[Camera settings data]
::::::
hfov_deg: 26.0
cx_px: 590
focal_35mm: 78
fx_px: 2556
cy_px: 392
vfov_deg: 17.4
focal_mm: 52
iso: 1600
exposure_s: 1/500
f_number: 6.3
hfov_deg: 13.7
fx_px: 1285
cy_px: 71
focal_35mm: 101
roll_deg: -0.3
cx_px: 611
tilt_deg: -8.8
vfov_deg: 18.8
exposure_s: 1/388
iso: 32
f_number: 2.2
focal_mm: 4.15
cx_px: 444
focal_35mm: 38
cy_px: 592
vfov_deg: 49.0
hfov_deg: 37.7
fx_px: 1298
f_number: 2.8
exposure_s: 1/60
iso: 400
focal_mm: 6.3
::::::
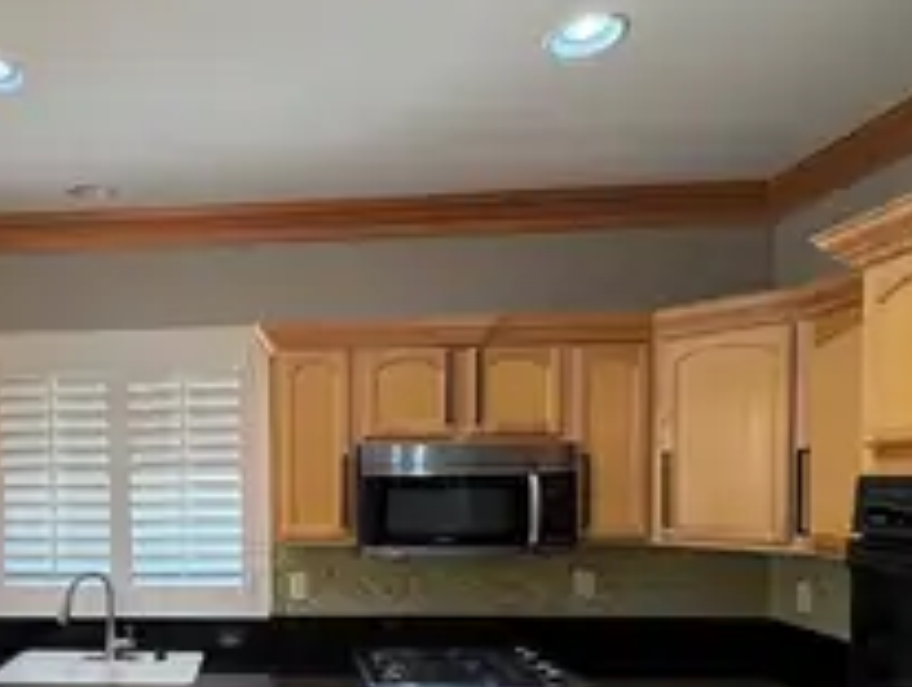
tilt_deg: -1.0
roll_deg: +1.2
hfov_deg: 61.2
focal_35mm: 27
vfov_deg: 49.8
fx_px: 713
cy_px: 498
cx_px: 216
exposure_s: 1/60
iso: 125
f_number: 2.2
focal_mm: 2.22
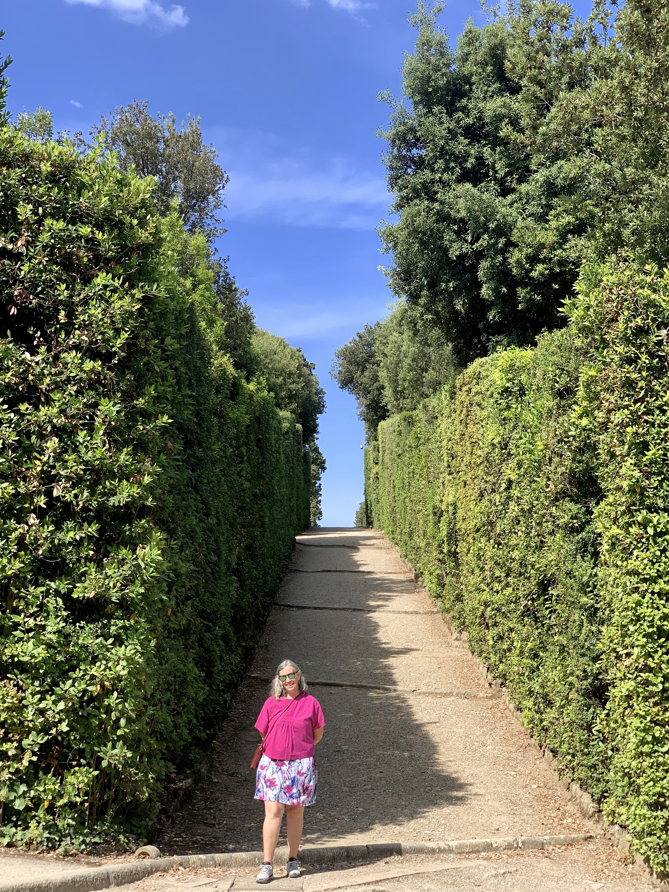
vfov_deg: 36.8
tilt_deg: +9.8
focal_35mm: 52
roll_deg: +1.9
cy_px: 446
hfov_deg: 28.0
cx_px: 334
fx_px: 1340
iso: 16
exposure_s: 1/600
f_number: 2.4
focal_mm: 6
::::::
For this exercise, output exactly the lines above from the line with "hfov_deg: 26.0" to the line with "focal_mm: 6.3", counting both, and leave out the rest.

hfov_deg: 26.0
cx_px: 590
focal_35mm: 78
fx_px: 2556
cy_px: 392
vfov_deg: 17.4
focal_mm: 52
iso: 1600
exposure_s: 1/500
f_number: 6.3
hfov_deg: 13.7
fx_px: 1285
cy_px: 71
focal_35mm: 101
roll_deg: -0.3
cx_px: 611
tilt_deg: -8.8
vfov_deg: 18.8
exposure_s: 1/388
iso: 32
f_number: 2.2
focal_mm: 4.15
cx_px: 444
focal_35mm: 38
cy_px: 592
vfov_deg: 49.0
hfov_deg: 37.7
fx_px: 1298
f_number: 2.8
exposure_s: 1/60
iso: 400
focal_mm: 6.3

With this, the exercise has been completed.